▶ WORK REQUIRED
Report how many lines in the items below contain the string "services", matching case exactly. Give only the number.

▶ EXERCISE DATA
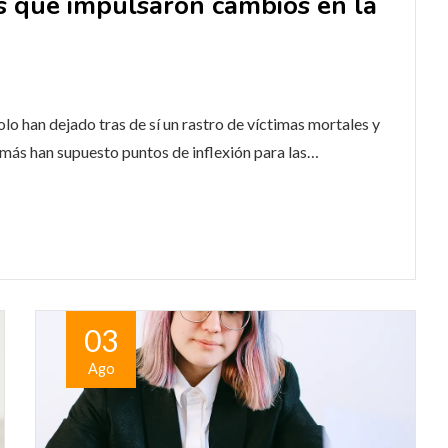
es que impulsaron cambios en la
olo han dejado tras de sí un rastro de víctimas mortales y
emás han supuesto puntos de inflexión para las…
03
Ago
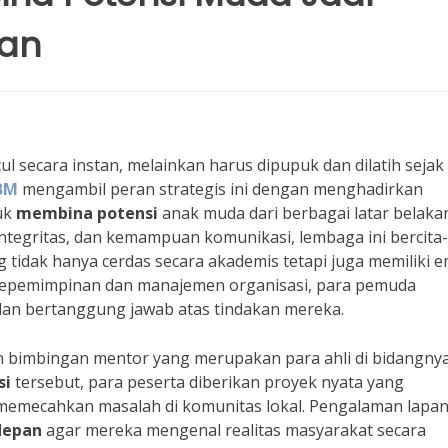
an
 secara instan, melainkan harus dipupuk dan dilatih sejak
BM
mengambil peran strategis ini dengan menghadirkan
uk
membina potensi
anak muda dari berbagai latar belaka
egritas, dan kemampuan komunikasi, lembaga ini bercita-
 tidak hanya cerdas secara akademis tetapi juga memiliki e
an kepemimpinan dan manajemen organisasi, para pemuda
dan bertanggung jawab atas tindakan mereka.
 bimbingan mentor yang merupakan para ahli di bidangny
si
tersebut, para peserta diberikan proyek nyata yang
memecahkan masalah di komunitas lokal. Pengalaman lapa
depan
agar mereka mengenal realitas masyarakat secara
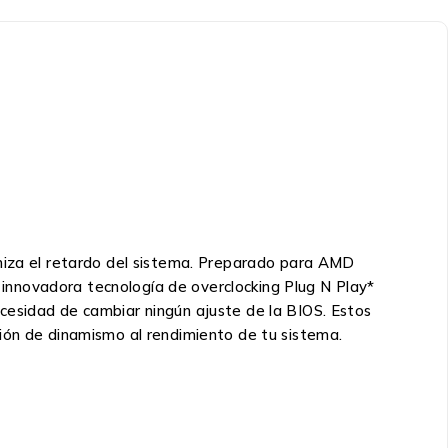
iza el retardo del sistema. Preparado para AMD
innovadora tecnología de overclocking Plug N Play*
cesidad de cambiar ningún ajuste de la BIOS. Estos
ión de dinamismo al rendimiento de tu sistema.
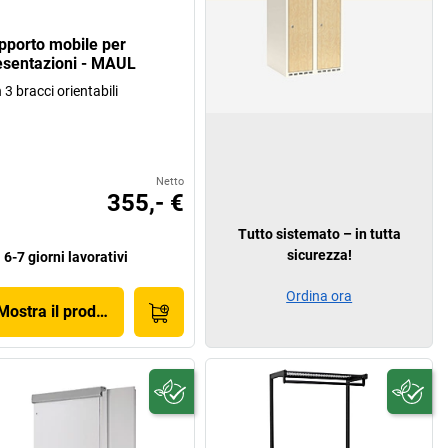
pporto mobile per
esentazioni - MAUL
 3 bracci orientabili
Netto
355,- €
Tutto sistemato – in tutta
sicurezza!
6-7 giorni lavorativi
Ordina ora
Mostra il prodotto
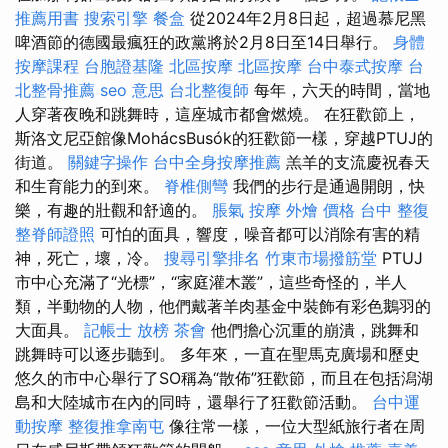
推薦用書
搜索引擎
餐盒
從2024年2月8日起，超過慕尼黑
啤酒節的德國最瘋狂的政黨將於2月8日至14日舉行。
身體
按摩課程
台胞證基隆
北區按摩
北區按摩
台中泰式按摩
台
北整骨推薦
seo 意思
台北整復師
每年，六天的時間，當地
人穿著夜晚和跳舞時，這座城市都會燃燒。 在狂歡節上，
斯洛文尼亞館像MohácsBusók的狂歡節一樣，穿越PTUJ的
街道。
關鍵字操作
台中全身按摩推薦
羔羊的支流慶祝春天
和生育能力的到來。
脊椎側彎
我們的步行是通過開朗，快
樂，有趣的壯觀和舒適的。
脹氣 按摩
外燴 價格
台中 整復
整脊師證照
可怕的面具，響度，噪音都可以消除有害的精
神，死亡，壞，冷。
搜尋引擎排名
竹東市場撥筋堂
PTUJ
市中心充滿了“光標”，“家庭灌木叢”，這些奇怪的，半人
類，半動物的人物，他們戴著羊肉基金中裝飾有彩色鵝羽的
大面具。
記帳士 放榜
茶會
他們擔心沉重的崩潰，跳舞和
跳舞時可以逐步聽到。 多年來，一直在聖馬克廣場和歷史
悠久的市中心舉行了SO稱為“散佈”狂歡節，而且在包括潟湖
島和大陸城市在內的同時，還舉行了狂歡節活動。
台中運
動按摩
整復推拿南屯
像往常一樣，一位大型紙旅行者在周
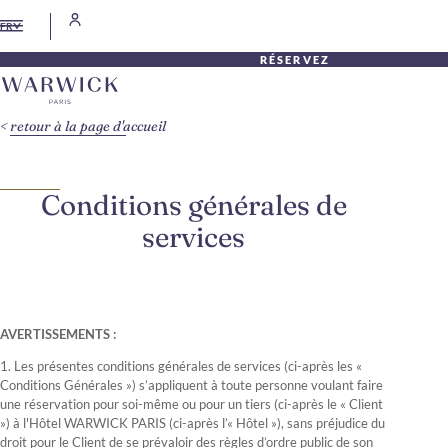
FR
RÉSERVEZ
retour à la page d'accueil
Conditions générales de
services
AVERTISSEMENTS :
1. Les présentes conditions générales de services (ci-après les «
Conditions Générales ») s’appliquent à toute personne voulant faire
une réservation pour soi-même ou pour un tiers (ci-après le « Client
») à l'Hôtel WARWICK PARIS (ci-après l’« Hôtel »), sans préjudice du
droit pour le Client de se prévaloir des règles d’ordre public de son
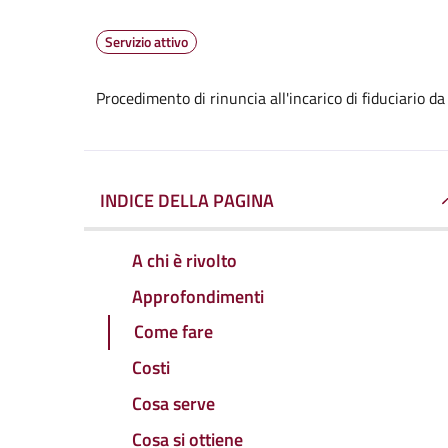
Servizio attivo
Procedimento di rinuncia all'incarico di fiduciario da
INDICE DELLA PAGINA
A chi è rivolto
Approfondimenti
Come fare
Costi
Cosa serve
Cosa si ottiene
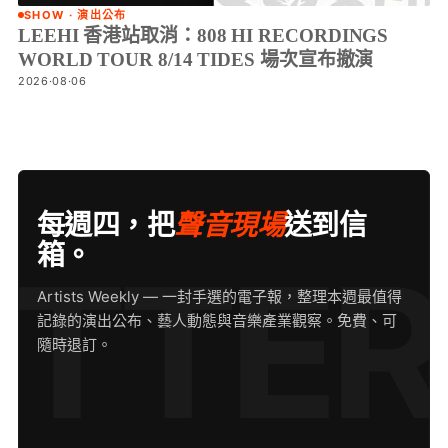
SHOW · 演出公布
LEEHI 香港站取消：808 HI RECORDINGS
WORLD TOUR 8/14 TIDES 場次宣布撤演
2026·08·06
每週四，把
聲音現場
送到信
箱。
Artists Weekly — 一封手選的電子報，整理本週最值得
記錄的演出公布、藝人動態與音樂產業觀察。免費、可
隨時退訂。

▶ SOLUTION TO THE PROBLEM
2